All of lore.kernel.org
 help / color / mirror / Atom feed
* [PATCH v2 1/3] epoll: fix possible lost wakeup on epoll_ctl() path
@ 2020-02-10  9:41 Roman Penyaev
  2020-02-10  9:41 ` [PATCH v2 2/3] epoll: ep->wq can be woken up unlocked in certain cases Roman Penyaev
  2020-02-10  9:41 ` [PATCH v2 3/3] kselftest: introduce new epoll test case Roman Penyaev
  0 siblings, 2 replies; 5+ messages in thread
From: Roman Penyaev @ 2020-02-10  9:41 UTC (permalink / raw)
  Cc: Roman Penyaev, Max Neunhoeffer, Jakub Kicinski,
	Christopher Kohlhoff, Davidlohr Bueso, Jason Baron,
	Andrew Morton, linux-fsdevel, linux-kernel

This fixes possible lost wakeup introduced by the a218cc491420.
Originally modifications to ep->wq were serialized by ep->wq.lock,
but in the a218cc491420 new rw lock was introduced in order to
relax fd event path, i.e. callers of ep_poll_callback() function.

After the change ep_modify and ep_insert (both are called on
epoll_ctl() path) were switched to ep->lock, but ep_poll
(epoll_wait) was using ep->wq.lock on wqueue list modification.

* ENTRIES PROVIDED
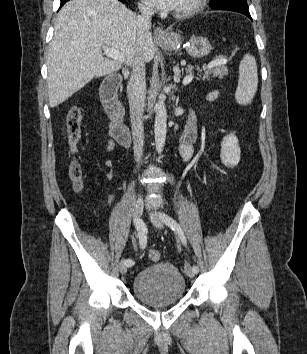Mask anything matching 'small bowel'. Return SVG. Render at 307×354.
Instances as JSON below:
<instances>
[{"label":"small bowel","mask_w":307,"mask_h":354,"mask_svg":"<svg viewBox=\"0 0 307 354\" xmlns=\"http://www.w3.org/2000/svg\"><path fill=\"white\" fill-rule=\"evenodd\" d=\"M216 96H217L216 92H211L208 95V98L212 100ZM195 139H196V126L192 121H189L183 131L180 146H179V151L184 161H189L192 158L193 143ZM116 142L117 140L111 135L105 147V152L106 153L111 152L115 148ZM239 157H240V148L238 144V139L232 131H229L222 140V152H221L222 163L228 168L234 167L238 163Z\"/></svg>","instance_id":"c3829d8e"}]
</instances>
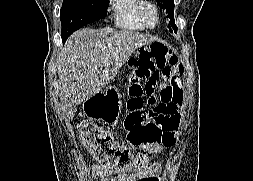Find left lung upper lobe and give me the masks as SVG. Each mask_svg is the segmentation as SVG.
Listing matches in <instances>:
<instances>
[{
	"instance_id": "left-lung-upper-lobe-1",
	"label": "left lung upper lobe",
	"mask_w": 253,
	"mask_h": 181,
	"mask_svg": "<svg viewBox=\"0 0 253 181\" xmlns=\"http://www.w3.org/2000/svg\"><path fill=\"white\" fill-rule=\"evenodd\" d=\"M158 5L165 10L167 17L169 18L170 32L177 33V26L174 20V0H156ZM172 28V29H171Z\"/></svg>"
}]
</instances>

==

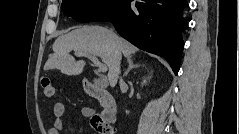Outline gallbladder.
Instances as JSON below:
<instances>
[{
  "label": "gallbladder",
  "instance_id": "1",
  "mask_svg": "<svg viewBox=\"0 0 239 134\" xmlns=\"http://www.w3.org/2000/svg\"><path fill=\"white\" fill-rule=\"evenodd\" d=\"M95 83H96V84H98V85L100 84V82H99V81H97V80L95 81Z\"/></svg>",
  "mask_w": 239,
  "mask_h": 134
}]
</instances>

* JOBS
A) In the epoll patch text, which lock were ep_modify and ep_insert switched to after the change?
B) List every individual person, leaving out the mailing lists, named in the Cc line of the epoll patch text.
C) Write the next part of the epoll patch text, picking up right after its final sentence.

* ANSWERS TO THE PROBLEMS
A) ep->lock

B) Roman Penyaev, Max Neunhoeffer, Jakub Kicinski, Christopher Kohlhoff, Davidlohr Bueso, Jason Baron, Andrew Morton

C)
The bug doesn't lead to any wqueue list corruptions, because wake up
path and list modifications were serialized by ep->wq.lock
internally, but actual waitqueue_active() check prior wake_up()
call can be reordered with modifications of ep ready list, thus
wake up can be lost.

And yes, can be healed by explicit smp_mb():

  list_add_tail(&epi->rdlink, &ep->rdllist);
  smp_mb();
  if (waitqueue_active(&ep->wq))
	wake_up(&ep->wp);

But let's make it simple, thus current patch replaces ep->wq.lock
with the ep->lock for wqueue modifications, thus wake up path
always observes activeness of the wqueue correcty.

Fixes: a218cc491420 ("epoll: use rwlock in order to reduce ep_poll_callback() contention")
References: https://bugzilla.kernel.org/show_bug.cgi?id=205933
Signed-off-by: Roman Penyaev <rpenyaev@suse.de>
Reported-by: Max Neunhoeffer <max@arangodb.com>
Bisected-by: Max Neunhoeffer <max@arangodb.com>
Cc: Jakub Kicinski <kuba@kernel.org>
Cc: Christopher Kohlhoff <chris.kohlhoff@clearpool.io>
Cc: Davidlohr Bueso <dbueso@suse.de>
Cc: Jason Baron <jbaron@akamai.com>
Cc: Andrew Morton <akpm@linux-foundation.org>
Cc: linux-fsdevel@vger.kernel.org
Cc: linux-kernel@vger.kernel.org
---
 Nothing interesting in v2:
     changed the comment a bit and specified Reported-by and Bisected-by tags

 fs/eventpoll.c | 8 ++++----
 1 file changed, 4 insertions(+), 4 deletions(-)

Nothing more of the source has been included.